VF Corp. Promotes Rendle and Baxter VF Corp. promoted two executives, Steve Rendle and Scott Baxter, to the newly-created position of Group President. Rendle, 51, has been promoted to vice president, VF and group president, Outdoor & Action Sports Americas. Since 2009, Rendle has served as president of VF Outdoor Americas. He will now be responsible for leading VF's Outdoor and Action Sports businesses in North and South America, consisting of The North Face, Vans, JanSport, Eagle Creek, Reef and lucy brands. Kevin Bailey, president of Vans and Jeff Moore, president of Reef will now report to Rendle. He will continue to be based in San Leandro, CA. In addition to continuing to lead its Imagewear coalition, Baxter, 46, will be assuming responsibility for its Jeanswear Americas business. Since 2008 Baxter has served as President of VF's Imagewear coalition, with responsibility for the coalition's Image and Licensed Sports Apparel businesses. Baxter's new title is Vice President, VF and Group President, Jeanswear Americas & Imagewear. Angelo LaGrega, who for the past 5 years has done a tremendous job as President of Jeanswear Americas, will now report to Baxter. Baxter and his family will be relocating to Greensboro, North Carolina in 2011. Karl Heinz Salzburger, currently Vice President, VF and President - VF International and a member of VF's Operating Committee, will assume the new title of Vice President, VF and Group President, International. <SportsOneSource>
Hedgeye Retail’s Take: With the complexity of its global business becoming increasingly challenging, the added layer of senior management to oversee day-to-day operations makes sense – it also happens to free up Wiseman and other key executives to focus on more significant M&A opportunities, which has been noticeably absent of late despite management’s interest.
Perry Ellis To Buy Rafaella - Perry Ellis International Inc. is expanding its profile with a deal to buy Rafaella Apparel Group Inc. from Cerberus Capital Management. The purchase price includes $70 million and 106,564 warrants to purchase Perry Ellis stock. The deal is expected to close by Jan. 28 and will help the company expand its women’s offering. The transaction helped lift Perry Ellis shares $2.77, or 10.6 percent, to $28.84 Friday after they reached a new 52-week high of $30.24 earlier in the day. “Perry Ellis will immediately become a more significant player in the women’s apparel industry,” said George Feldenkreis, chairman and chief executive officer. Rafaella designs, sources and distributes women’s better sportswear. The business had revenues of $122 million and adjusted earnings before interest, taxes, depreciation and amortization of $12.4 million for the 12 months ended Sept. 30. <WWD>
Hedgeye Retail’s Take: With low single-digit EBIT margins, the Rafaella acquisition not only adds over 10% to the PERY’s revenue base, but should also help return profitability back near double-digit levels last achieved in ’03.
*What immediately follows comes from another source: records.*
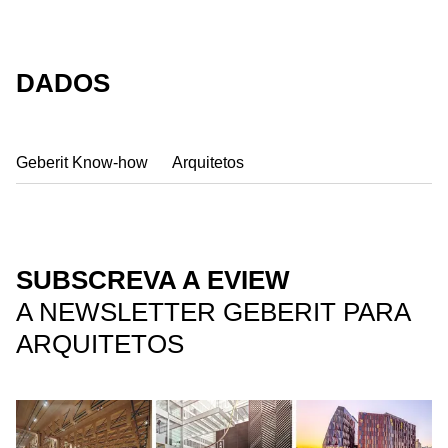
DADOS
Geberit Know-how
Arquitetos
SUBSCREVA A EVIEW
A NEWSLETTER GEBERIT PARA
ARQUITETOS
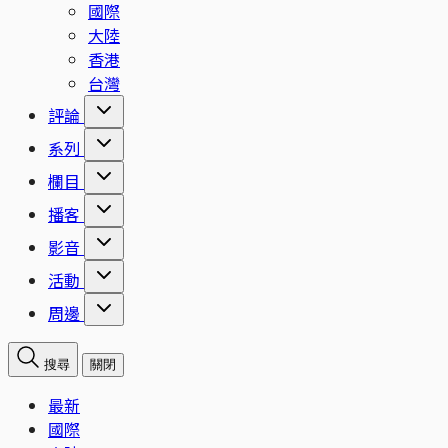
國際
大陸
香港
台灣
評論
系列
欄目
播客
影音
活動
周邊
搜尋
關閉
最新
國際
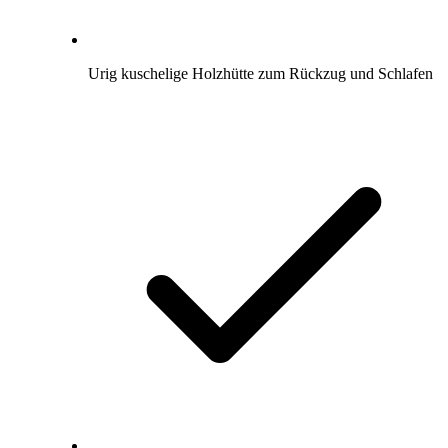
Urig kuschelige Holzhütte zum Rückzug und Schlafen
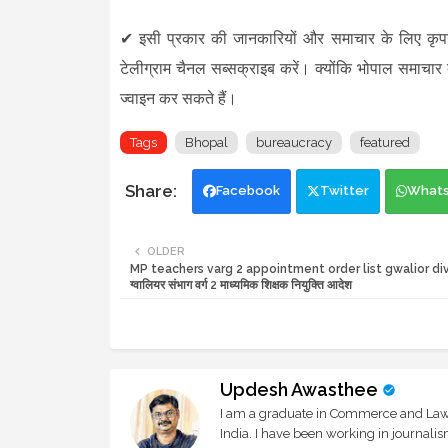
✔
इसी प्रकार की जानकारियों और समाचार के लिए कृ
टेलीग्राम चैनल सब्सक्राइब करें। क्योंकि भोपाल समाचार
ज्वाइन कर सकते हैं।
Tags
Bhopal
bureaucracy
featured
Facebook
Twitter
What
OLDER
MP teachers varg 2 appointment order list gwalior div
ग्वालियर संभाग वर्ग 2 माध्यमिक शिक्षक नियुक्ति आदेश
Updesh Awasthee
I am a graduate in Commerce and Law, 
India. I have been working in journali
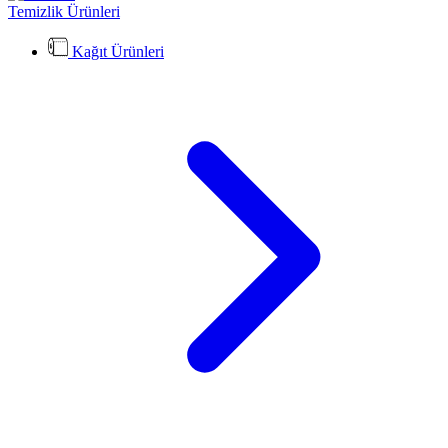
Temizlik Ürünleri
Kağıt Ürünleri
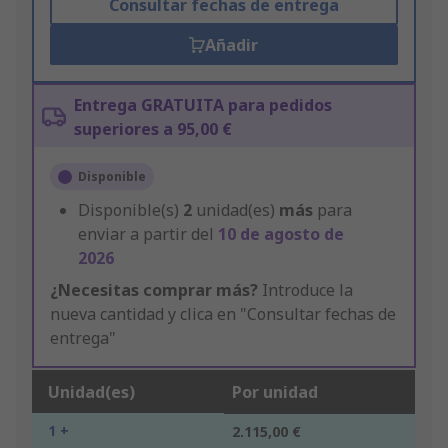
Consultar fechas de entrega
Añadir
Entrega GRATUITA para pedidos
superiores a 95,00 €
Disponible
Disponible(s)
2
unidad(es)
más
para
enviar a partir del
10 de agosto de
2026
¿Necesitas comprar más?
Introduce la
nueva cantidad y clica en "Consultar fechas de
entrega"
Unidad(es)
Por unidad
1 +
2.115,00 €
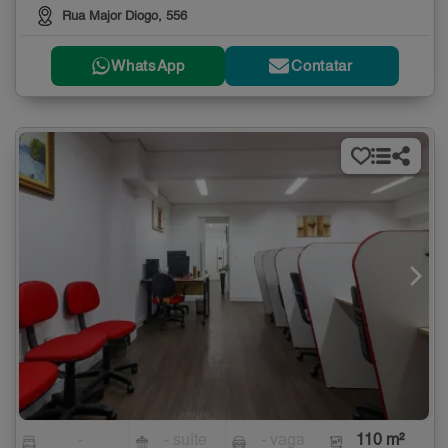
Rua Major Diogo, 556
WhatsApp
Contatar
-
- suíte
- vaga
110 m²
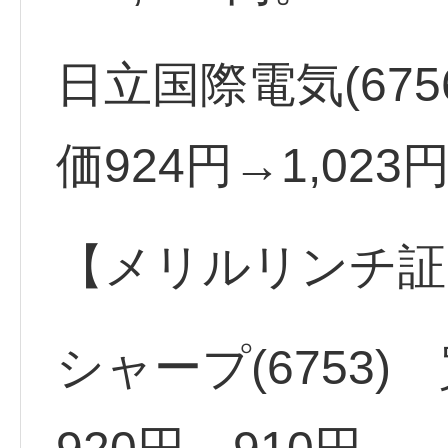
日立国際電気(675
価924円→1,023
【メリルリンチ証
シャープ(6753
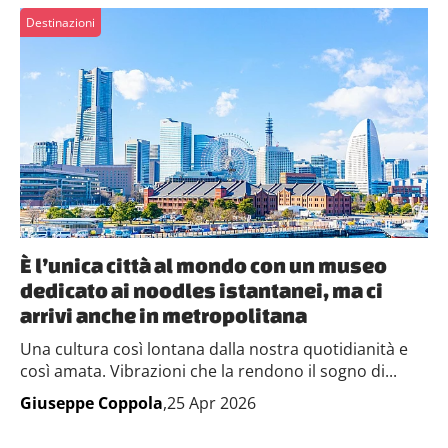
Destinazioni
È l’unica città al mondo con un museo
dedicato ai noodles istantanei, ma ci
arrivi anche in metropolitana
Una cultura così lontana dalla nostra quotidianità e
così amata. Vibrazioni che la rendono il sogno di...
Giuseppe Coppola
,25 Apr 2026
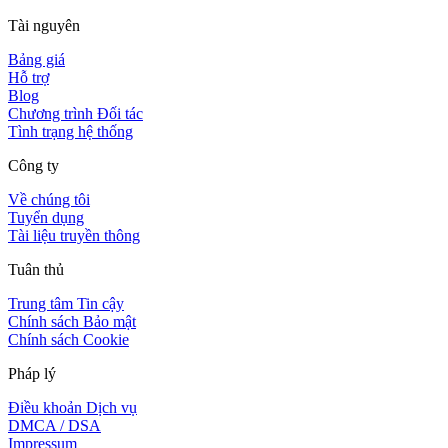
Tài nguyên
Bảng giá
Hỗ trợ
Blog
Chương trình Đối tác
Tình trạng hệ thống
Công ty
Về chúng tôi
Tuyển dụng
Tài liệu truyền thông
Tuân thủ
Trung tâm Tin cậy
Chính sách Bảo mật
Chính sách Cookie
Pháp lý
Điều khoản Dịch vụ
DMCA / DSA
Impressum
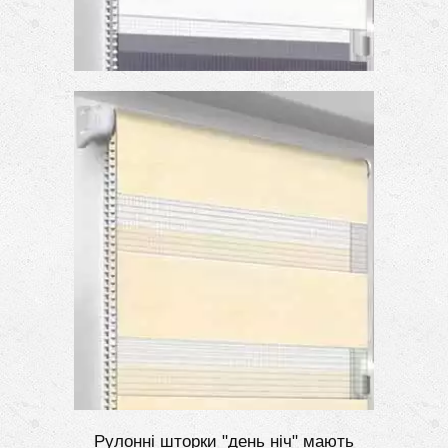
Рулонні шторки "день ніч" мають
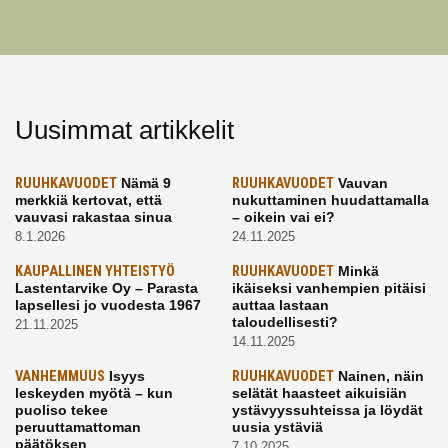
Uusimmat artikkelit
RUUHKAVUODET
Nämä 9
RUUHKAVUODET
Vauvan
merkkiä kertovat, että
nukuttaminen huudattamalla
vauvasi rakastaa sinua
– oikein vai ei?
8.1.2026
24.11.2025
KAUPALLINEN YHTEISTYÖ
RUUHKAVUODET
Minkä
Lastentarvike Oy – Parasta
ikäiseksi vanhempien pitäisi
lapsellesi jo vuodesta 1967
auttaa lastaan
taloudellisesti?
21.11.2025
14.11.2025
VANHEMMUUS
Isyys
RUUHKAVUODET
Nainen, näin
leskeyden myötä – kun
selätät haasteet aikuisiän
puoliso tekee
ystävyyssuhteissa ja löydät
peruuttamattoman
uusia ystäviä
päätöksen
7.10.2025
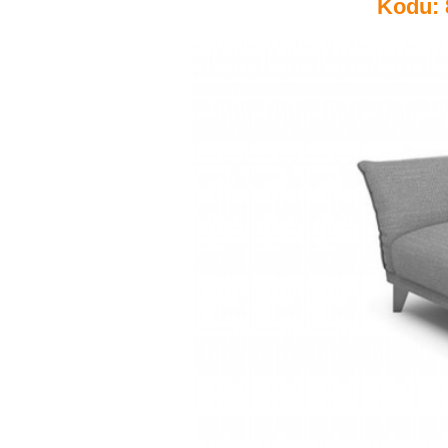
Kodu: 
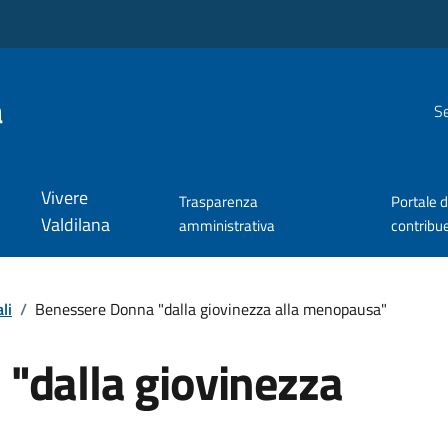
a
Se
Vivere
Trasparenza
Portale d
Valdilana
amministrativa
contribu
li
/
Benessere Donna "dalla giovinezza alla menopausa"
"dalla giovinezza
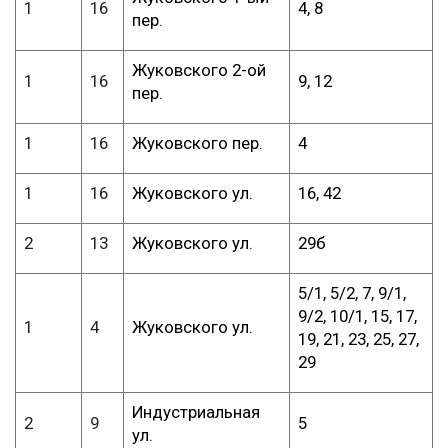
1
16
4, 8
пер.
Жуковского 2-ой
1
16
9, 12
пер.
1
16
Жуковского пер.
4
1
16
Жуковского ул.
16, 42
2
13
Жуковского ул.
29б
5/1, 5/2, 7, 9/1,
9/2, 10/1, 15, 17,
1
4
Жуковского ул.
19, 21, 23, 25, 27,
29
Индустриальная
2
9
5
ул.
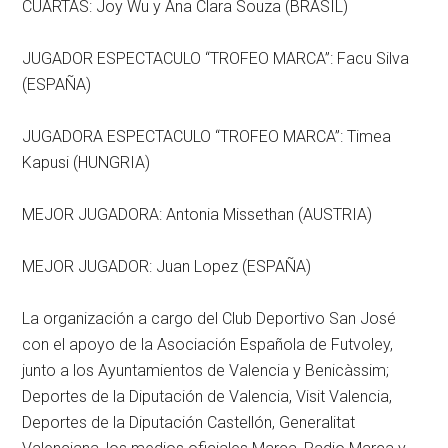
CUARTAS: Joy Wu y Ana Clara Souza (BRASIL)
JUGADOR ESPECTACULO “TROFEO MARCA”: Facu Silva
(ESPAÑA)
JUGADORA ESPECTACULO “TROFEO MARCA”: Timea
Kapusi (HUNGRIA)
MEJOR JUGADORA: Antonia Missethan (AUSTRIA)
MEJOR JUGADOR: Juan Lopez (ESPAÑA)
La organización a cargo del Club Deportivo San José
con el apoyo de la Asociación Española de Futvoley,
junto a los Ayuntamientos de Valencia y Benicàssim;
Deportes de la Diputación de Valencia, Visit Valencia,
Deportes de la Diputación Castellón, Generalitat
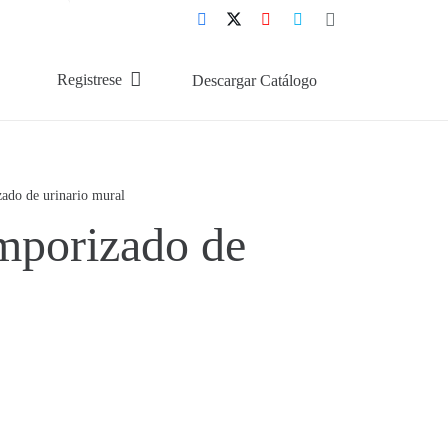
Registrese
Descargar Catálogo
ado de urinario mural
mporizado de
India Trades Cotton for Onions - The Commerce Ministry on Saturday turned down the Indian demand to immediately allow the onions export through land route via Wagha border, however Islamabad would consider the New Delhi’s demand later, most probably in the coming week. “We have been asked by the Indian government through Foreign Office to allow the onions exports to India, as they badly needed the commodity. However the Ministry of Commerce will not allow it at present without consultations of stakeholders. Meanwhile an important meeting of all stakeholders is likely to be held on Monday to consider the Indian demand,” an official of the Commerce Ministry told The Nation. He further said, “The Commerce Ministry cannot make this decision alone, as consultations of all stakeholders are required in this regard and the Government will consider the Indian demand on Monday.”<Nation>
Hedgeye Retail’s Take: In a change of roles, Pakistan now has the upper hand when it comes to commodity strangleholds on supply. With food inflation rampant, the Pakistan government has found one of the few levers to ease India’s restrictive cotton export policy.